9. The non-transitory computer readable storage medium of claim 8, wherein the method further comprises extracting features from each RGB image sample by computing a two-dimensional (2D) log-chrominance histogram.

10. The non-transitory computer readable storage medium of claim 9, wherein computing the 2D log-chrominance histogram comprises computing chrominance components of each pixel in the RGB image sample based on RGB values of the pixel.

11. The non-transitory computer readable storage medium of claim 8, wherein the respective training task comprises a regression task based on a camera-specific loss function.

12. The non-transitory computer readable storage medium of claim 11, wherein each image sample is labeled with ground truth illumination, and wherein the camera-specific loss function measures angular loss between the ground truth illumination and estimated illumination.

13. The non-transitory computer readable storage medium of claim 8, wherein the first camera comprises a new camera not included in the plurality of cameras.

14. The non-transitory computer readable storage medium of claim 8, wherein performing the meta-training comprises batch training, and wherein a respective batch comprises multiple randomly selected training tasks.

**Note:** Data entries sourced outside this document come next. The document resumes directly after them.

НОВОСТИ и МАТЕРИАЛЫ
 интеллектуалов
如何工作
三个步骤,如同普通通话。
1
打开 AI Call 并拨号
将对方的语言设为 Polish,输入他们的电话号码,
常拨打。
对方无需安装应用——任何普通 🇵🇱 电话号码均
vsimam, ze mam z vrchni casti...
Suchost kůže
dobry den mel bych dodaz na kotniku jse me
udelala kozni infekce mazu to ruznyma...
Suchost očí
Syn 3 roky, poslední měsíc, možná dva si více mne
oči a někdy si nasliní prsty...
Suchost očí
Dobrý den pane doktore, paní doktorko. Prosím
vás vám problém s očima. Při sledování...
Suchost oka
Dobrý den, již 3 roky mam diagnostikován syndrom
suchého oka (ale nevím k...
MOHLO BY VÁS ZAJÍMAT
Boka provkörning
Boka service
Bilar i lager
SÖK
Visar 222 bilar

15. A computer system, comprising:

a processor; and

a storage device coupled to the processor, wherein the storage device storing instructions which, when executed by the processor, cause the processor to perform a method for white balancing images, the method comprising:

obtaining labeled red, green, and blue (RGB) image samples captured by a plurality of cameras;

generating a plurality of training tasks, wherein a respective training task is associated with RGB image samples captured by a corresponding camera;

performing meta-training over the plurality of training tasks to obtain a 10 meta model, wherein parameters of the meta model are optimized based on a global loss function;

obtaining an image captured by a first camera;

fine-tuning the meta model using labeled RGB image samples captured by the first camera to obtain a fine-tuned model specific to the first camera; and

implementing the fine-tuned model to white balance the image.

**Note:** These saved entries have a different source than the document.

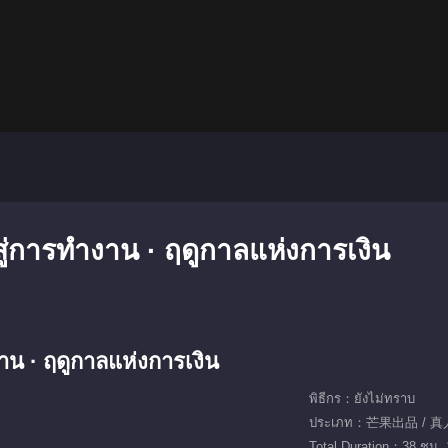
าสู่การทำงาน · ฤดูกาลแห่งการเงิน
งาน · ฤดูกาลแห่งการเงิน
พิธีกร：ยังไม่ทราบ
ประเภท：芒果出品 / 
Total Duration：38 ชม. 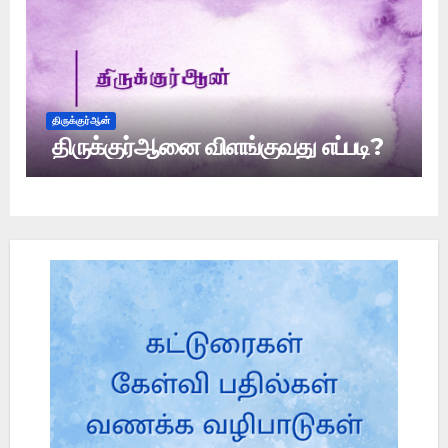
திருக்குர்ஆன்
திருக்குர்ஆனை விளங்குவது எப்படி?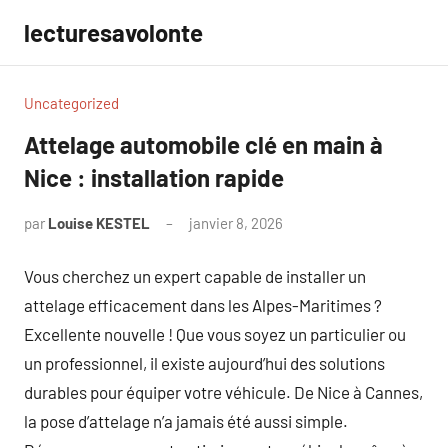
Aller
lecturesavolonte
au
contenu
Uncategorized
Attelage automobile clé en main à
Nice : installation rapide
par
Louise KESTEL
janvier 8, 2026
Aucun
commentaire
Vous cherchez un expert capable de installer un
attelage efficacement dans les Alpes-Maritimes ?
Excellente nouvelle ! Que vous soyez un particulier ou
un professionnel, il existe aujourd’hui des solutions
durables pour équiper votre véhicule. De Nice à Cannes,
la pose d’attelage n’a jamais été aussi simple.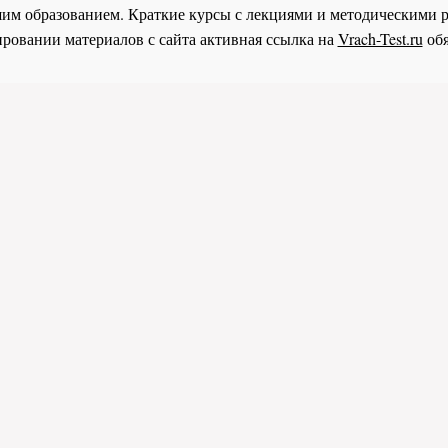
им образованием. Краткие курсы с лекциями и методическими 
ровании материалов с сайта активная ссылка на
Vrach-Test.ru
обя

16. The computer system of claim 15, wherein the method further comprises extracting features from each RGB image sample by computing a two-dimensional (2D) log-chrominance histogram.

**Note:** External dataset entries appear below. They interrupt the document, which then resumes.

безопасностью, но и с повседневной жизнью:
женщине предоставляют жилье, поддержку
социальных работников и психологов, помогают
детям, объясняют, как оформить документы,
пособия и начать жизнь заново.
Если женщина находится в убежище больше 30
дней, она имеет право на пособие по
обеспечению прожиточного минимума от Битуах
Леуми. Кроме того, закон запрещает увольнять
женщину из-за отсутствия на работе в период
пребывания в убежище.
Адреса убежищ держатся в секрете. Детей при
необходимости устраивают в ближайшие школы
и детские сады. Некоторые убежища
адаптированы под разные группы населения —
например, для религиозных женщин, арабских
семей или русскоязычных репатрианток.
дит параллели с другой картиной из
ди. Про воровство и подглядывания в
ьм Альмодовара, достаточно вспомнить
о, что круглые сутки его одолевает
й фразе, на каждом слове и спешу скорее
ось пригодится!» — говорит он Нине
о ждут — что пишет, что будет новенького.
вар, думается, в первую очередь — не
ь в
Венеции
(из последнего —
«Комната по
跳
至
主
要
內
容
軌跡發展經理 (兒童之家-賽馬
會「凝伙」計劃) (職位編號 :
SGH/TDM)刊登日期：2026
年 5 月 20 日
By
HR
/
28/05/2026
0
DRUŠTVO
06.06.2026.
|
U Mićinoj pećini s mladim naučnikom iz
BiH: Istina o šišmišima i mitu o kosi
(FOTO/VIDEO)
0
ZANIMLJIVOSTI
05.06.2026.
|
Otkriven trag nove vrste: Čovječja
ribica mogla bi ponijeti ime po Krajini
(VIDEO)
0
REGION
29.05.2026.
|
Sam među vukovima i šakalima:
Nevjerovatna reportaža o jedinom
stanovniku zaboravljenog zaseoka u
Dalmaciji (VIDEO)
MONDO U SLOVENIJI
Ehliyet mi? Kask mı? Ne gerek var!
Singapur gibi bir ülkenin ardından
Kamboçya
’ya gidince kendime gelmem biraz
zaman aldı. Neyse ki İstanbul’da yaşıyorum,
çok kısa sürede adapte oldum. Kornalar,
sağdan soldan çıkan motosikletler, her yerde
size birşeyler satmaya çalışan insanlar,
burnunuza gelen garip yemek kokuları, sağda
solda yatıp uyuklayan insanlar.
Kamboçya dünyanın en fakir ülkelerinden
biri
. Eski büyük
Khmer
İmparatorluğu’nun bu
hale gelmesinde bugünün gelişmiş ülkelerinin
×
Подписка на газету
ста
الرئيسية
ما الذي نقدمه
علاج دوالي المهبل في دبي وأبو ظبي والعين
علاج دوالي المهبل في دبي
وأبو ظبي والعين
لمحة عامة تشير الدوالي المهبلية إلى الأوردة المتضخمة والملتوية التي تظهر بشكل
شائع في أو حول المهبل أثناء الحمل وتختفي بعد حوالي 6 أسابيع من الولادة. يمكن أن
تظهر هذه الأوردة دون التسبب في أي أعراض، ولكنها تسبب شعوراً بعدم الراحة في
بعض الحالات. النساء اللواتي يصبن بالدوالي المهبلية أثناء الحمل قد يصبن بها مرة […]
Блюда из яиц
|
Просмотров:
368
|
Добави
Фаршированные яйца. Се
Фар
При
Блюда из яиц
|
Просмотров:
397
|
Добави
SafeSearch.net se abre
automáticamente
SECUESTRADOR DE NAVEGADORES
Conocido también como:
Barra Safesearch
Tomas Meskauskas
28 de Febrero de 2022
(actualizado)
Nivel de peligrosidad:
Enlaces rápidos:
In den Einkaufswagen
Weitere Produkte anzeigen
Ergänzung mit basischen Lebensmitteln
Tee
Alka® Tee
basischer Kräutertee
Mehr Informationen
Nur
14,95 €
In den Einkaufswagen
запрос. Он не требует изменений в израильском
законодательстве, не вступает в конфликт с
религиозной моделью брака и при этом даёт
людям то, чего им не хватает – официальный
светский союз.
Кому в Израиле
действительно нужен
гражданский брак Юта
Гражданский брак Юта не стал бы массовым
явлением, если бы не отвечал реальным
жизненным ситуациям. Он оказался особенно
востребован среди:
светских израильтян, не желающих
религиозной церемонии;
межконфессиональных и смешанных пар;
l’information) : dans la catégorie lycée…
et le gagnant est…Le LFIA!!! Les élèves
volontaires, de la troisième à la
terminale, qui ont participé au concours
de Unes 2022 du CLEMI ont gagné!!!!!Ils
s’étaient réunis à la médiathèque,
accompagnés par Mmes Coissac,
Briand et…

17. The computer system of claim 16, wherein computing the 2D log-chrominance histogram comprises computing chrominance components of each pixel in the RGB image sample based on RGB values of the pixel.

18. The computer system of claim 15, wherein the respective training task comprises a regression task based on a camera-specific loss function.

19. The computer system of claim 18, wherein each image sample is labeled with ground truth illumination, and wherein the camera-specific loss function measures angular loss between the ground truth illumination and estimated illumination.

20. The computer system of claim 15, wherein performing the meta-training comprises batch training, and wherein a respective batch comprises multiple randomly selected training tasks.